Slow progress is better than no progress. We feel the pillars are in place for more, and hopefully quickened, progress in the days ahead.
We feel the best way to continue that progress to re-elect President Barack Obama and Vice President Joe Biden on Nov. 6.
And it is that word — progress — that we urge voters to keep in mind when casting their ballots. Voters are not simply choosing between two men — President Barack Obama and Gov. Mitt Romney — they are selecting two philosophies of governing and of life.

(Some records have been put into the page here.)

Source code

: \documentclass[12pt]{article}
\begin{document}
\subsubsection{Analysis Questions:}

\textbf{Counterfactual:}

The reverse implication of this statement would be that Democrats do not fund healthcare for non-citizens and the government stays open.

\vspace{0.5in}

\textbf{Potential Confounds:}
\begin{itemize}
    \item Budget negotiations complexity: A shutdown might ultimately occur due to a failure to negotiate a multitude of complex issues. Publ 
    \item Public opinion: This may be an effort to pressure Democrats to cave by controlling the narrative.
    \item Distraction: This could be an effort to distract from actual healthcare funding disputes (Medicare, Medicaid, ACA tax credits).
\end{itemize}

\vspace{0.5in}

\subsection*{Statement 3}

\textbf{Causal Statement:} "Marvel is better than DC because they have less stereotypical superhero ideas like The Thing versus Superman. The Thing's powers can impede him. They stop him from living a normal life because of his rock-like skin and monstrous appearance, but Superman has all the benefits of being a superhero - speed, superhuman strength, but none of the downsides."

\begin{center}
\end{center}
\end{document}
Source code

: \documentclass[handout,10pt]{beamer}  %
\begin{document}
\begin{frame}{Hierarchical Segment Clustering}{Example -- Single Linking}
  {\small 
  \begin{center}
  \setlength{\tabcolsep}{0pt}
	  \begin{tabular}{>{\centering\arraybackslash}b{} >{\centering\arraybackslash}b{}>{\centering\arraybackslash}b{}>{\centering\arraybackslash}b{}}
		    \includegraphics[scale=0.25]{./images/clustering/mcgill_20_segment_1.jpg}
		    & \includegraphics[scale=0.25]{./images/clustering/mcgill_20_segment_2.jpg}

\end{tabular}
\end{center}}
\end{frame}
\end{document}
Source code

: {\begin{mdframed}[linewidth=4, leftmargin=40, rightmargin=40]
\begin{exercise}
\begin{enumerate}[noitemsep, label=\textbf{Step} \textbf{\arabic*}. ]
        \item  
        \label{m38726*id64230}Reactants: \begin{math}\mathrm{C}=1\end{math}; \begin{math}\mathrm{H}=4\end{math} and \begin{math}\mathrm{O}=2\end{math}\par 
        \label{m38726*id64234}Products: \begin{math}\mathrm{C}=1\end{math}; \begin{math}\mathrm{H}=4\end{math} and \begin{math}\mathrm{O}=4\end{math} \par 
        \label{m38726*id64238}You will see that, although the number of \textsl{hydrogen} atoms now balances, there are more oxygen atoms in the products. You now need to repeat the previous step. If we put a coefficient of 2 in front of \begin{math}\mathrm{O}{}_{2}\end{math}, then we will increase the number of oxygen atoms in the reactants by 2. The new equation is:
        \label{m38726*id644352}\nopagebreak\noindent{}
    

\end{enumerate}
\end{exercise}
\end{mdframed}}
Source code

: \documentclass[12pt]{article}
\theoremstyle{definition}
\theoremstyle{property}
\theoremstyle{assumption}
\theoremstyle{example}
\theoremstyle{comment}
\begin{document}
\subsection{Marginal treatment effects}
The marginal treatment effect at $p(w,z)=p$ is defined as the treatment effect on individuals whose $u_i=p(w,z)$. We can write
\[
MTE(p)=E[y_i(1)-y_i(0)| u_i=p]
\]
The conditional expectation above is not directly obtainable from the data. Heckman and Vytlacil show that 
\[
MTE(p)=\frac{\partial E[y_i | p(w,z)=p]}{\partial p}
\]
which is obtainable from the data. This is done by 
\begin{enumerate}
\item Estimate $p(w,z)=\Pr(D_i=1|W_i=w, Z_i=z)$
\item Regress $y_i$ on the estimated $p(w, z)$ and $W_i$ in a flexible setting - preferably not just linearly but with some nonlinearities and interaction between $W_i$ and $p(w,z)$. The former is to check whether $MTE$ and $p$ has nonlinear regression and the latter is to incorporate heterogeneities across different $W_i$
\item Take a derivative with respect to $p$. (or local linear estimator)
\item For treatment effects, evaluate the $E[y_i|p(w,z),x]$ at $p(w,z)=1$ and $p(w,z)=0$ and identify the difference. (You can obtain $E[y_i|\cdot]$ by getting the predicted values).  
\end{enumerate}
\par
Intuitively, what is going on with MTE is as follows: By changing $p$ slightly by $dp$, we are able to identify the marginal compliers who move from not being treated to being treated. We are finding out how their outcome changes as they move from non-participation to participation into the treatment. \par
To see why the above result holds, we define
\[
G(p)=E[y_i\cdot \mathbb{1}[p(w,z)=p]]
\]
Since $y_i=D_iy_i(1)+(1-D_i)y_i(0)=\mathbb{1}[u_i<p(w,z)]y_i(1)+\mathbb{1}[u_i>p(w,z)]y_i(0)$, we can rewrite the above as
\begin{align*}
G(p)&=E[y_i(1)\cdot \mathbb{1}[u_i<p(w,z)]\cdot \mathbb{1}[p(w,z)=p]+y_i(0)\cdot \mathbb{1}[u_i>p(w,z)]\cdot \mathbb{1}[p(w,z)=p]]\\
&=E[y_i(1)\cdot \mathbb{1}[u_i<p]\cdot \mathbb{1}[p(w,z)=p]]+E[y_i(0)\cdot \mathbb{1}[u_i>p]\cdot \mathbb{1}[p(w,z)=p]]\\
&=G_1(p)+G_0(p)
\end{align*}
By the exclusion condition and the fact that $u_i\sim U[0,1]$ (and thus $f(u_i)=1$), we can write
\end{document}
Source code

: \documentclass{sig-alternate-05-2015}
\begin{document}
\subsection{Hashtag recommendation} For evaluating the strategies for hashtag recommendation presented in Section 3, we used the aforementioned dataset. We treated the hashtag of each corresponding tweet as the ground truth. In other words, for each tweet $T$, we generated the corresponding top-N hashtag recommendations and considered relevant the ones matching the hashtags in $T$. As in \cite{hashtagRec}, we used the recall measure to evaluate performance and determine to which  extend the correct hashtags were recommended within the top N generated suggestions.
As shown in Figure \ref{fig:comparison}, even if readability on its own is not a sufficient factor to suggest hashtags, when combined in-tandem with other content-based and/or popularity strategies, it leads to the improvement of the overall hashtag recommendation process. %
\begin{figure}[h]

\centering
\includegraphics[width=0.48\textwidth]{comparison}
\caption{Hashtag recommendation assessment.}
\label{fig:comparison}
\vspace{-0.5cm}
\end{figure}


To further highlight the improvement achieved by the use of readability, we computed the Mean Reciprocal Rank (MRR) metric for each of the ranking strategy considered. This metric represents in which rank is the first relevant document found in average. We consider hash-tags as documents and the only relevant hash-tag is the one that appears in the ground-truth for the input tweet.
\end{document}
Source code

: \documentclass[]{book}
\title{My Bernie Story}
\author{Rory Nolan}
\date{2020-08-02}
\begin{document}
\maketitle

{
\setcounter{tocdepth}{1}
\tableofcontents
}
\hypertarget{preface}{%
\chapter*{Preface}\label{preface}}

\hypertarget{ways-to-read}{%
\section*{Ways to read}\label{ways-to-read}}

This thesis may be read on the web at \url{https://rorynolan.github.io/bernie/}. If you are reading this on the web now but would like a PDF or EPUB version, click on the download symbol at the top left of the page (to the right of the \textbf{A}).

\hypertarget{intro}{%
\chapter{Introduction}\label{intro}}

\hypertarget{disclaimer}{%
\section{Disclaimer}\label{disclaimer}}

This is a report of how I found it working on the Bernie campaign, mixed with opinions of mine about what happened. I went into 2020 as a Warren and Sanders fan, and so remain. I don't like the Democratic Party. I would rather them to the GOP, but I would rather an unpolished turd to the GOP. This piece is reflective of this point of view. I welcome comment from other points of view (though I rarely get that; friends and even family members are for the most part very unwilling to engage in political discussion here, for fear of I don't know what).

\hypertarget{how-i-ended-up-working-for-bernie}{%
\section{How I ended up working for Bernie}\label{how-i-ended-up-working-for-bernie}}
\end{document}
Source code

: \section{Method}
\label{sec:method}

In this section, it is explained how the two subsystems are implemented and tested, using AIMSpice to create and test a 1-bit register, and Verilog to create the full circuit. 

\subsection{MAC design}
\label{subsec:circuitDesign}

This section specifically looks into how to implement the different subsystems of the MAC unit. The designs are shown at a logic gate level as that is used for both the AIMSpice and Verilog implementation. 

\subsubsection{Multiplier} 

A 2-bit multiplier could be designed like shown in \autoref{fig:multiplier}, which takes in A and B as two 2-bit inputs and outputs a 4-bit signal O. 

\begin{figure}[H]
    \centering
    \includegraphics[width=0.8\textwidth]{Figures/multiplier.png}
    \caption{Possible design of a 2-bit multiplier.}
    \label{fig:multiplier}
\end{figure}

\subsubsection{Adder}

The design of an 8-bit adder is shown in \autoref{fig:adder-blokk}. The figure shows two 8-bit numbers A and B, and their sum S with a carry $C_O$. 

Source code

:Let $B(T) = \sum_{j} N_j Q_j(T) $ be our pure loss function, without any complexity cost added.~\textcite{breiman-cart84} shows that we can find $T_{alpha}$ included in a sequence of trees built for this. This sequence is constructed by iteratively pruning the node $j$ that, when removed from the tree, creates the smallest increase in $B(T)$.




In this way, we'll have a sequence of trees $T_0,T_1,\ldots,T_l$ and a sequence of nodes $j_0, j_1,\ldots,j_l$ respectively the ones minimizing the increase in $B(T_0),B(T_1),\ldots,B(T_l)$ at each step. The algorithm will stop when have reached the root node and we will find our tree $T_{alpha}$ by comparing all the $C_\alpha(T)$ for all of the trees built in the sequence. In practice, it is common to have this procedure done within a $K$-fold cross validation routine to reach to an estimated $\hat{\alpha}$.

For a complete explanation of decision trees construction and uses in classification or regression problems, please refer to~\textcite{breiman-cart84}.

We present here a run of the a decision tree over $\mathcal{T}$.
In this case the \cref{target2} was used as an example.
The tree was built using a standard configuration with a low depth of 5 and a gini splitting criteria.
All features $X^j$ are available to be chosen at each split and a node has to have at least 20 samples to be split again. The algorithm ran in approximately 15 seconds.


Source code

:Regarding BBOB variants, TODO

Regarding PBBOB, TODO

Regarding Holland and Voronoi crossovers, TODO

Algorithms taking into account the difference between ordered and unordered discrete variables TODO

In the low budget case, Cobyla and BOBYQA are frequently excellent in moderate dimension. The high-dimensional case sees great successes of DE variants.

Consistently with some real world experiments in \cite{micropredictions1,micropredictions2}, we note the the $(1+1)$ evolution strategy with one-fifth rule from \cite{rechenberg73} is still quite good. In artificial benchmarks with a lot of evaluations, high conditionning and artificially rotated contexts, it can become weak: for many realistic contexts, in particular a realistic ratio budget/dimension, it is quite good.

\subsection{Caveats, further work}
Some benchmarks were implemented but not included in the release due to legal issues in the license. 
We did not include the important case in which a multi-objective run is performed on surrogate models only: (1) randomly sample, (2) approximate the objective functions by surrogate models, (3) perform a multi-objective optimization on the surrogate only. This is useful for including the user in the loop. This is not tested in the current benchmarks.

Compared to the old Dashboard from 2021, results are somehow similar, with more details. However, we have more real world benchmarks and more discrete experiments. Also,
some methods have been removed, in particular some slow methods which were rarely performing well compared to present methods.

In the world of Barack Obama, raised by a single mother and grandparents, propelled to the top through his own hard work, intelligence and drive, we all do better when we come together. He has never forgotten the struggles of his youth, understanding better than most the necessity of individual initiative. To Obama, government is not the enemy. It is not dispenser of all wisdom or wealth, either. Government is the safety net that catches the weak, the sick, the old and the very poor. It is also our collective will in action — building, defending and securing our nation. Obama will not privatize Social Security or reduce Medicare to a voucher system that costs too much while not guaranteeing treatment. He understands that Medicaid, which underwrites medical care for the very poor, must be protected from budget slashers who think nothing of leaving sick people at the emergency room door while asking for more tax cuts for millionaires and billionaires.
Mitt Romney’s world is very different, one of privilege and wealth, where in his view, 47 percent of all citizens are takers who won’t assume responsibility for their lives. He had the good fortune to be born in a two-parent home, and should be credited for taking his comfortable start and building a fortune with it. He is a model of a citizen, a good father, husband and church member, contributing to his greater community with both his time and treasure. However, his vision for the United States — with almost half the population moochers — will not lift the least of us up. Instead, it will continue to divide the country along class lines, further splitting us between the haves-a-lot and everyone else.